[Saved entries]
"""

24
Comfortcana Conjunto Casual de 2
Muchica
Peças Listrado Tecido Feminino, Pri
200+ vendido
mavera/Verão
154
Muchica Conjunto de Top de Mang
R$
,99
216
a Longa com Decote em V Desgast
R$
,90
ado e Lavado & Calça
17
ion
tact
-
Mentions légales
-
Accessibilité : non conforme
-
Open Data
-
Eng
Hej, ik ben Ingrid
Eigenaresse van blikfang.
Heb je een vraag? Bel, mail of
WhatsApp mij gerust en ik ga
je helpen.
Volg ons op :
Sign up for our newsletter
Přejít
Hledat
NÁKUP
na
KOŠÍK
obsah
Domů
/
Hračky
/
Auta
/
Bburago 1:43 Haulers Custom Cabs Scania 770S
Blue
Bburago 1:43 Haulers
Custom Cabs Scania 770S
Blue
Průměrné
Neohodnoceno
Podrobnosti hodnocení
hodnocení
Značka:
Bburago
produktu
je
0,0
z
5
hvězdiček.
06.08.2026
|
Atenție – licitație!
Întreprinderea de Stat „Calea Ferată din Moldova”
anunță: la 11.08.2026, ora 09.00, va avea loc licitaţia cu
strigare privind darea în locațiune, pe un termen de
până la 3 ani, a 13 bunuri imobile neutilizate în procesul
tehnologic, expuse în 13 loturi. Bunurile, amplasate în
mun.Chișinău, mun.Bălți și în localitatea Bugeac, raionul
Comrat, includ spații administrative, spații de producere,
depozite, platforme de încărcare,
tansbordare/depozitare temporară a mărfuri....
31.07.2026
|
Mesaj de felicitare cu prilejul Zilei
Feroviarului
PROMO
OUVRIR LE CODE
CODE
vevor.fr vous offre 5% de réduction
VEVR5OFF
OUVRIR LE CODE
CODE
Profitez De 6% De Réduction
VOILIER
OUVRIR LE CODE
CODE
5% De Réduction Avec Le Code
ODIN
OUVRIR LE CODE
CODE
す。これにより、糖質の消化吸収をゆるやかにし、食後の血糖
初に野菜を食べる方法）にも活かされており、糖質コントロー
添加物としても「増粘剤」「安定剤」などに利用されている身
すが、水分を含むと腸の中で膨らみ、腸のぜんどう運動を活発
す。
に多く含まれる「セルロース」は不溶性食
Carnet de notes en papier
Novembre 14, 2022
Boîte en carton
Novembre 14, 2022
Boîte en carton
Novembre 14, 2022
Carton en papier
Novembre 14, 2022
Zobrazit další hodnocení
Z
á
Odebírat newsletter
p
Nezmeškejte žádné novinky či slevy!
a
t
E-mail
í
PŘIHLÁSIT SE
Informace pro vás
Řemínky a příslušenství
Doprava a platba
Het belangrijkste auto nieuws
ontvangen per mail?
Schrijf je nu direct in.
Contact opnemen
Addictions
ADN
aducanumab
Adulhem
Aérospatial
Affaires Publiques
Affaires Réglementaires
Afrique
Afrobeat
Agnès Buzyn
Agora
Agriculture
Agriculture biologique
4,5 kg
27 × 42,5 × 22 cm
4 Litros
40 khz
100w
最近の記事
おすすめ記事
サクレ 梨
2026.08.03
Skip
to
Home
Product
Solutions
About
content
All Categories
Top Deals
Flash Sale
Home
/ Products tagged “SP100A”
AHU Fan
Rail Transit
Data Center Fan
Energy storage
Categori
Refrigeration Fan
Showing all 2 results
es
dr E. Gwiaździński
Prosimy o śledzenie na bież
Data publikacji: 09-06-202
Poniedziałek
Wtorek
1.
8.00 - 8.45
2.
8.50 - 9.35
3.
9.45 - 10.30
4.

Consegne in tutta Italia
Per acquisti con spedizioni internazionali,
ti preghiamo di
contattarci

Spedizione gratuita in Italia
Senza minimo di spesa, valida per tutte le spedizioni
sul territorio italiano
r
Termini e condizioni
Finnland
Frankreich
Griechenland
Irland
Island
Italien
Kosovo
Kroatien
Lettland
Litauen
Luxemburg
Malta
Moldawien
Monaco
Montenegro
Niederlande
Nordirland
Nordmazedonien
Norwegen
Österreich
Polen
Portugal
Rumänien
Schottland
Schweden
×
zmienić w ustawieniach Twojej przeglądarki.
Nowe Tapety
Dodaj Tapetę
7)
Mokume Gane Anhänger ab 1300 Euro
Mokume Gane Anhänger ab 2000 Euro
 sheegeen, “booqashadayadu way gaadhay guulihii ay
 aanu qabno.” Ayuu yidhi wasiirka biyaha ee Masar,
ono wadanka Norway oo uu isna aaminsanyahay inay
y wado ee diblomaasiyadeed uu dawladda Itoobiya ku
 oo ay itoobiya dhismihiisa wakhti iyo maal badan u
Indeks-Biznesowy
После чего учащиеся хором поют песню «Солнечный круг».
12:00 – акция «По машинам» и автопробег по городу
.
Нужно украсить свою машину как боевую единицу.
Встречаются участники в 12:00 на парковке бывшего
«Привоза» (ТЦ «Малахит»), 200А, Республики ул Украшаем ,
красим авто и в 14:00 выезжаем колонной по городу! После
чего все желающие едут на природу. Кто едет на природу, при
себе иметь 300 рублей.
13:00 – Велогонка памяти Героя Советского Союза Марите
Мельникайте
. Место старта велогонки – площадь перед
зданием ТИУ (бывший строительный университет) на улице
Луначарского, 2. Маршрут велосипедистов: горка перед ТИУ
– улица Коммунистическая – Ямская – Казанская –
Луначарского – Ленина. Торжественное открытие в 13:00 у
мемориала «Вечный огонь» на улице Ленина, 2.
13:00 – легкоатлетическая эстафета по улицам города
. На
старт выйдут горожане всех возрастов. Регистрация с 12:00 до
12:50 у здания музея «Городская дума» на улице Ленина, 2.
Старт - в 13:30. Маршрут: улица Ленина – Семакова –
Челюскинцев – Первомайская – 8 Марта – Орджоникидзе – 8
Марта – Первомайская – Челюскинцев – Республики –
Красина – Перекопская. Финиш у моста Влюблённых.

"""

EXERCISE DIRECTIONS: Reproduce every line of the records above verbatim, keeping each line's wording, spelling, and order unchanged.

WRITTEN SOLUTION:
24
Comfortcana Conjunto Casual de 2
Muchica
Peças Listrado Tecido Feminino, Pri
200+ vendido
mavera/Verão
154
Muchica Conjunto de Top de Mang
R$
,99
216
a Longa com Decote em V Desgast
R$
,90
ado e Lavado & Calça
17
ion
tact
-
Mentions légales
-
Accessibilité : non conforme
-
Open Data
-
Eng
Hej, ik ben Ingrid
Eigenaresse van blikfang.
Heb je een vraag? Bel, mail of
WhatsApp mij gerust en ik ga
je helpen.
Volg ons op :
Sign up for our newsletter
Přejít
Hledat
NÁKUP
na
KOŠÍK
obsah
Domů
/
Hračky
/
Auta
/
Bburago 1:43 Haulers Custom Cabs Scania 770S
Blue
Bburago 1:43 Haulers
Custom Cabs Scania 770S
Blue
Průměrné
Neohodnoceno
Podrobnosti hodnocení
hodnocení
Značka:
Bburago
produktu
je
0,0
z
5
hvězdiček.
06.08.2026
|
Atenție – licitație!
Întreprinderea de Stat „Calea Ferată din Moldova”
anunță: la 11.08.2026, ora 09.00, va avea loc licitaţia cu
strigare privind darea în locațiune, pe un termen de
până la 3 ani, a 13 bunuri imobile neutilizate în procesul
tehnologic, expuse în 13 loturi. Bunurile, amplasate în
mun.Chișinău, mun.Bălți și în localitatea Bugeac, raionul
Comrat, includ spații administrative, spații de producere,
depozite, platforme de încărcare,
tansbordare/depozitare temporară a mărfuri....
31.07.2026
|
Mesaj de felicitare cu prilejul Zilei
Feroviarului
PROMO
OUVRIR LE CODE
CODE
vevor.fr vous offre 5% de réduction
VEVR5OFF
OUVRIR LE CODE
CODE
Profitez De 6% De Réduction
VOILIER
OUVRIR LE CODE
CODE
5% De Réduction Avec Le Code
ODIN
OUVRIR LE CODE
CODE
す。これにより、糖質の消化吸収をゆるやかにし、食後の血糖
初に野菜を食べる方法）にも活かされており、糖質コントロー
添加物としても「増粘剤」「安定剤」などに利用されている身
すが、水分を含むと腸の中で膨らみ、腸のぜんどう運動を活発
す。
に多く含まれる「セルロース」は不溶性食
Carnet de notes en papier
Novembre 14, 2022
Boîte en carton
Novembre 14, 2022
Boîte en carton
Novembre 14, 2022
Carton en papier
Novembre 14, 2022
Zobrazit další hodnocení
Z
á
Odebírat newsletter
p
Nezmeškejte žádné novinky či slevy!
a
t
E-mail
í
PŘIHLÁSIT SE
Informace pro vás
Řemínky a příslušenství
Doprava a platba
Het belangrijkste auto nieuws
ontvangen per mail?
Schrijf je nu direct in.
Contact opnemen
Addictions
ADN
aducanumab
Adulhem
Aérospatial
Affaires Publiques
Affaires Réglementaires
Afrique
Afrobeat
Agnès Buzyn
Agora
Agriculture
Agriculture biologique
4,5 kg
27 × 42,5 × 22 cm
4 Litros
40 khz
100w
最近の記事
おすすめ記事
サクレ 梨
2026.08.03
Skip
to
Home
Product
Solutions
About
content
All Categories
Top Deals
Flash Sale
Home
/ Products tagged “SP100A”
AHU Fan
Rail Transit
Data Center Fan
Energy storage
Categori
Refrigeration Fan
Showing all 2 results
es
dr E. Gwiaździński
Prosimy o śledzenie na bież
Data publikacji: 09-06-202
Poniedziałek
Wtorek
1.
8.00 - 8.45
2.
8.50 - 9.35
3.
9.45 - 10.30
4.

Consegne in tutta Italia
Per acquisti con spedizioni internazionali,
ti preghiamo di
contattarci

Spedizione gratuita in Italia
Senza minimo di spesa, valida per tutte le spedizioni
sul territorio italiano
r
Termini e condizioni
Finnland
Frankreich
Griechenland
Irland
Island
Italien
Kosovo
Kroatien
Lettland
Litauen
Luxemburg
Malta
Moldawien
Monaco
Montenegro
Niederlande
Nordirland
Nordmazedonien
Norwegen
Österreich
Polen
Portugal
Rumänien
Schottland
Schweden
×
zmienić w ustawieniach Twojej przeglądarki.
Nowe Tapety
Dodaj Tapetę
7)
Mokume Gane Anhänger ab 1300 Euro
Mokume Gane Anhänger ab 2000 Euro
 sheegeen, “booqashadayadu way gaadhay guulihii ay
 aanu qabno.” Ayuu yidhi wasiirka biyaha ee Masar,
ono wadanka Norway oo uu isna aaminsanyahay inay
y wado ee diblomaasiyadeed uu dawladda Itoobiya ku
 oo ay itoobiya dhismihiisa wakhti iyo maal badan u
Indeks-Biznesowy
После чего учащиеся хором поют песню «Солнечный круг».
12:00 – акция «По машинам» и автопробег по городу
.
Нужно украсить свою машину как боевую единицу.
Встречаются участники в 12:00 на парковке бывшего
«Привоза» (ТЦ «Малахит»), 200А, Республики ул Украшаем ,
красим авто и в 14:00 выезжаем колонной по городу! После
чего все желающие едут на природу. Кто едет на природу, при
себе иметь 300 рублей.
13:00 – Велогонка памяти Героя Советского Союза Марите
Мельникайте
. Место старта велогонки – площадь перед
зданием ТИУ (бывший строительный университет) на улице
Луначарского, 2. Маршрут велосипедистов: горка перед ТИУ
– улица Коммунистическая – Ямская – Казанская –
Луначарского – Ленина. Торжественное открытие в 13:00 у
мемориала «Вечный огонь» на улице Ленина, 2.
13:00 – легкоатлетическая эстафета по улицам города
. На
старт выйдут горожане всех возрастов. Регистрация с 12:00 до
12:50 у здания музея «Городская дума» на улице Ленина, 2.
Старт - в 13:30. Маршрут: улица Ленина – Семакова –
Челюскинцев – Первомайская – 8 Марта – Орджоникидзе – 8
Марта – Первомайская – Челюскинцев – Республики –
Красина – Перекопская. Финиш у моста Влюблённых.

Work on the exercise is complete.